What you return should be the lines from the one with "camera: 175 degrees left, 0 degrees up" through the one with "camera: 85 degrees right, 5 degrees down" in the data below, reproduced exactly with both ends, and no pictures at all.

**Records to process**.
· · · · · · ·

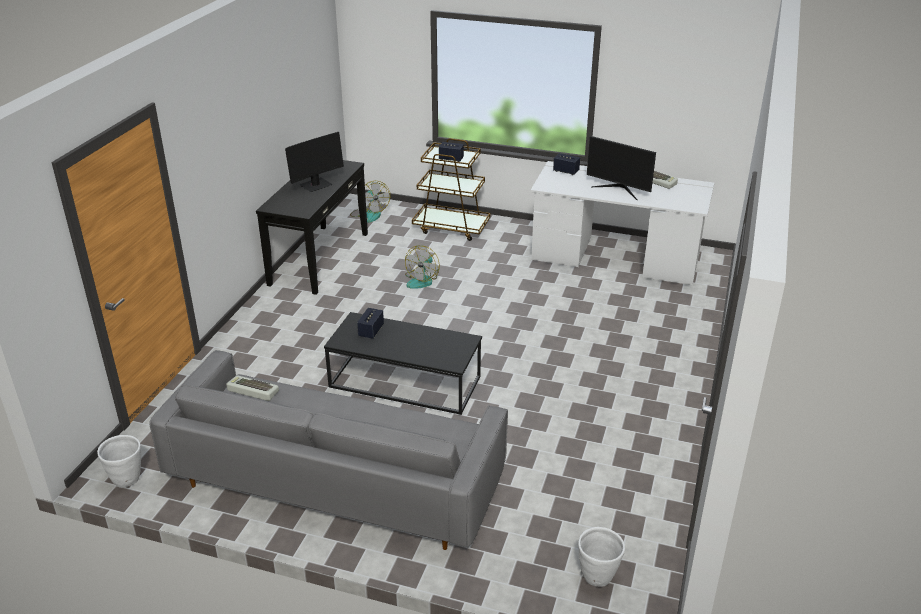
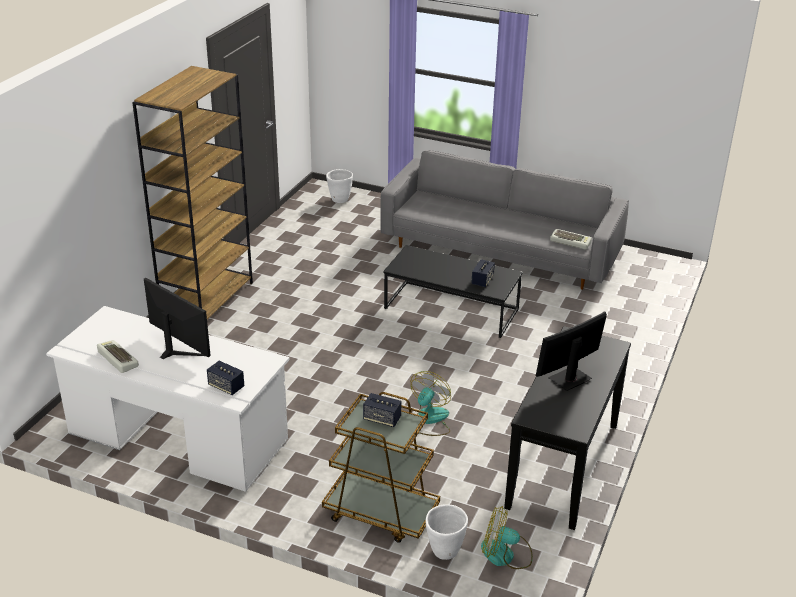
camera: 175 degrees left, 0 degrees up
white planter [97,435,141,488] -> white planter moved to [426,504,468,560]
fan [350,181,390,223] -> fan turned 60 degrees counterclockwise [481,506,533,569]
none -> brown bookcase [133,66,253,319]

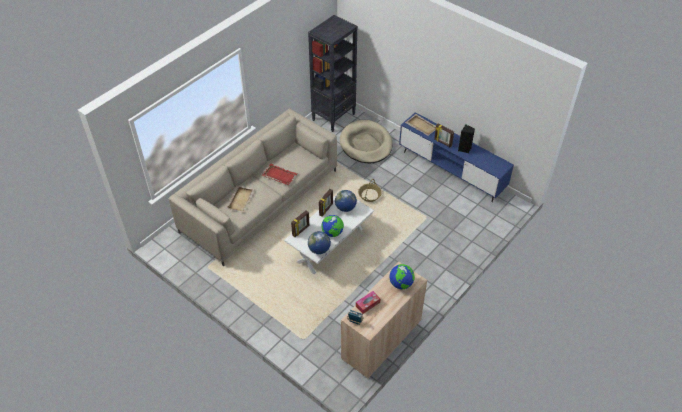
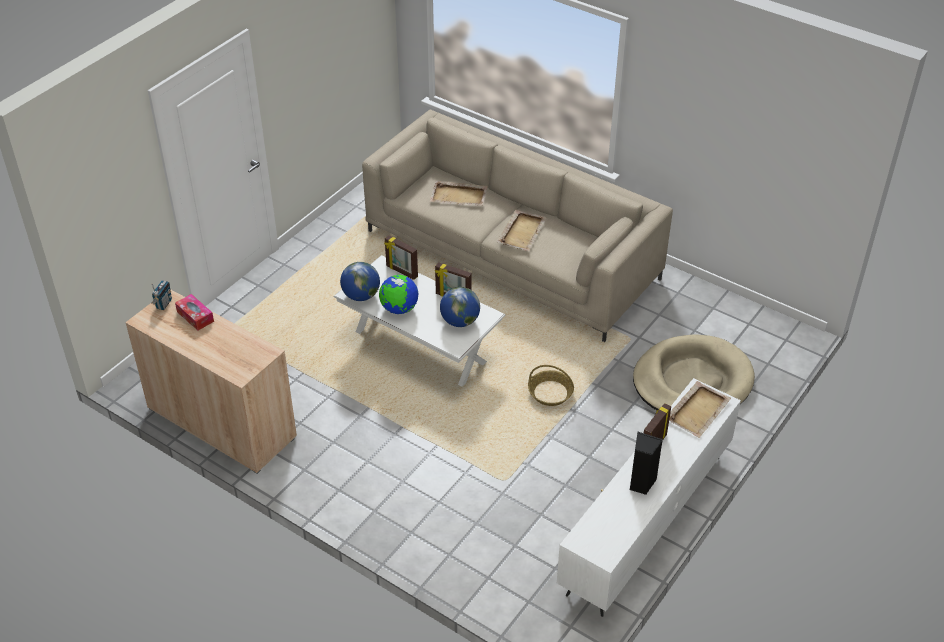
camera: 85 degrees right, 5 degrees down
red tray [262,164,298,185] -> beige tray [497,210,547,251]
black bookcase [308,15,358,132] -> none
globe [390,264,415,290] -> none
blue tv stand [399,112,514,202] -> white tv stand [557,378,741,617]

· · · · · · ·

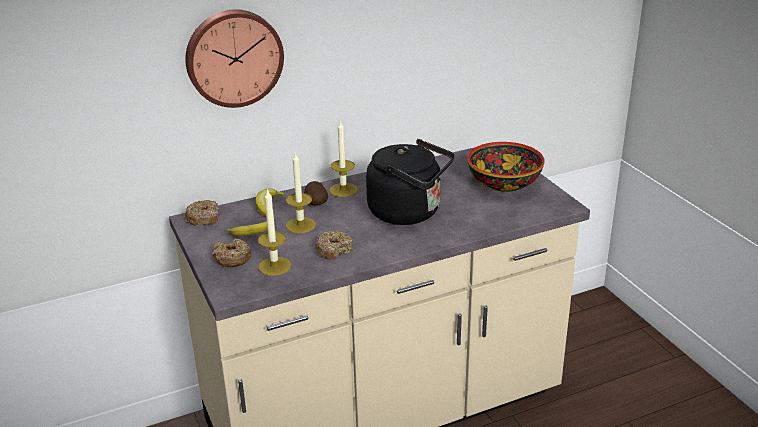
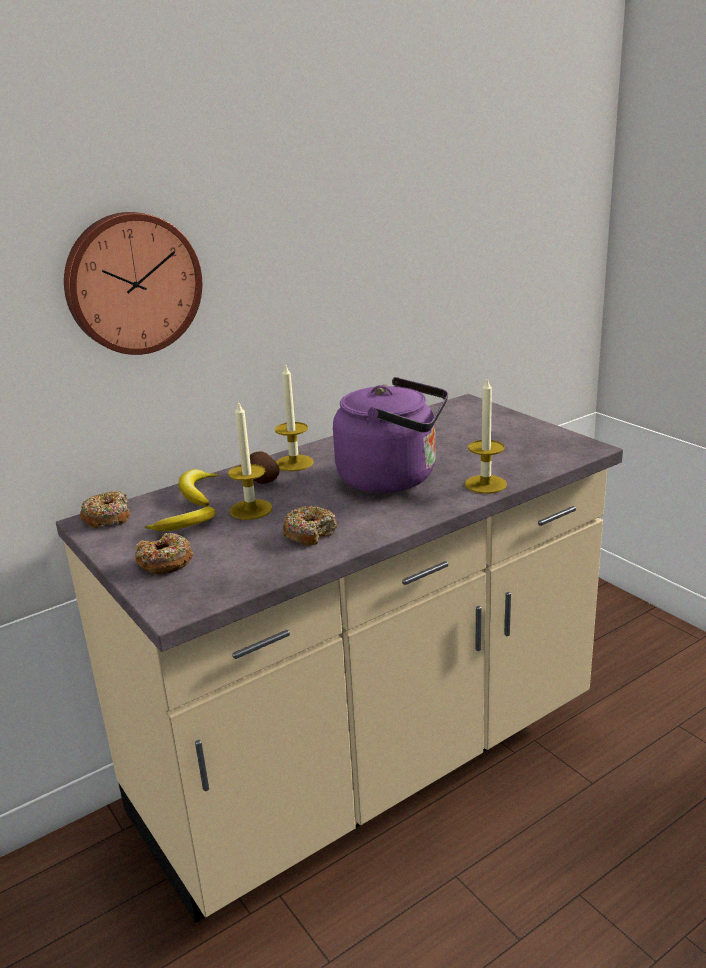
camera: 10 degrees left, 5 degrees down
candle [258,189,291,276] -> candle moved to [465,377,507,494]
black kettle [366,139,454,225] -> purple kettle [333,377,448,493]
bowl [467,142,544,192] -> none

· · · · · · ·

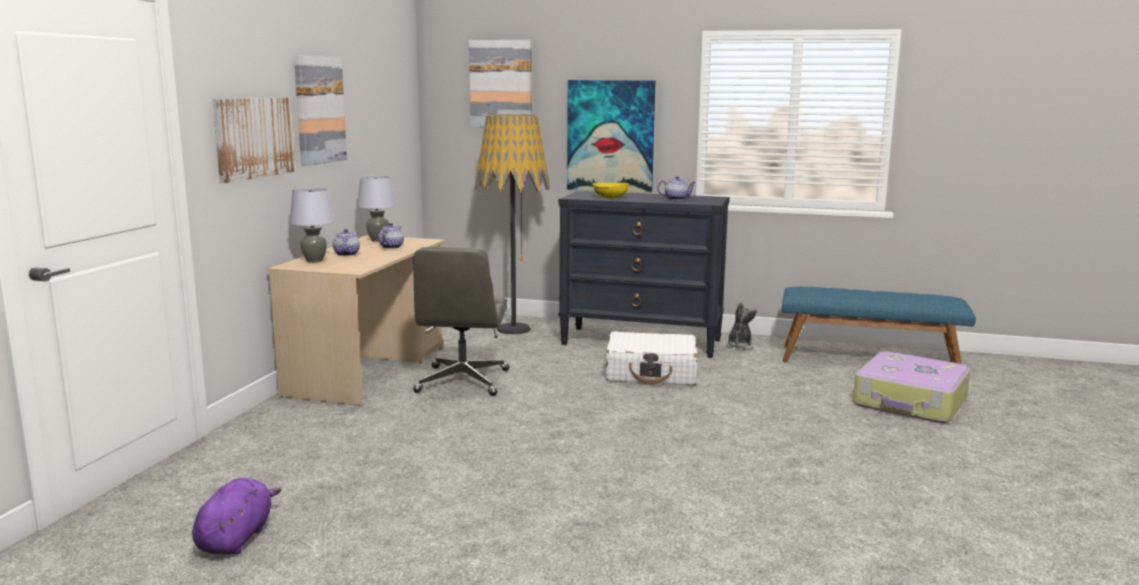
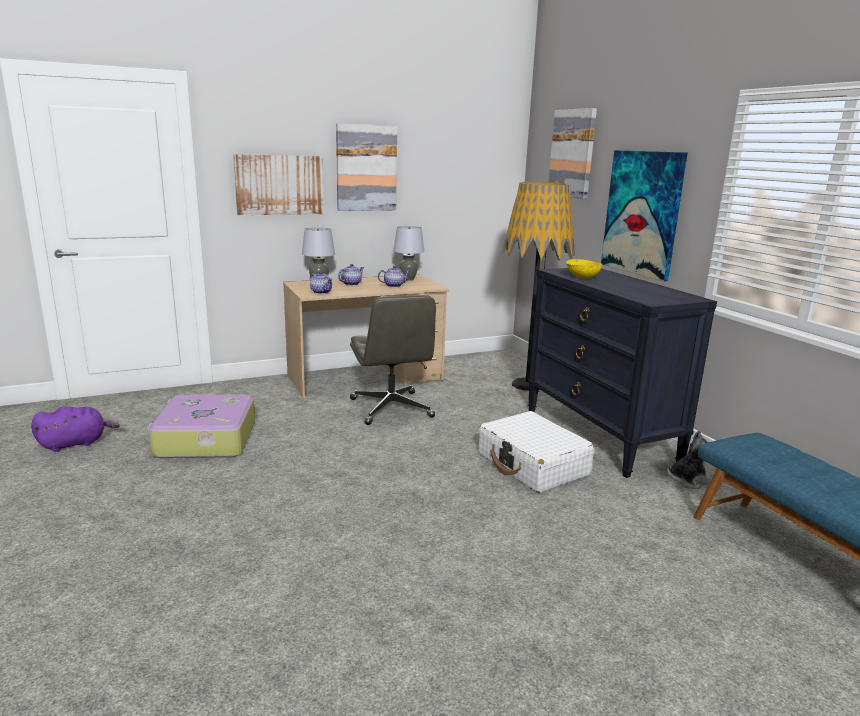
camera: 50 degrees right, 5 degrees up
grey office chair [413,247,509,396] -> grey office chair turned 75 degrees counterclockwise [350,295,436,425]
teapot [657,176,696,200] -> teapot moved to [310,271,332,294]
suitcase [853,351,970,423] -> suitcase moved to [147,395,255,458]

· · · · · · ·

**Output of the exercise**.
camera: 175 degrees left, 0 degrees up
white planter [97,435,141,488] -> white planter moved to [426,504,468,560]
fan [350,181,390,223] -> fan turned 60 degrees counterclockwise [481,506,533,569]
none -> brown bookcase [133,66,253,319]

camera: 85 degrees right, 5 degrees down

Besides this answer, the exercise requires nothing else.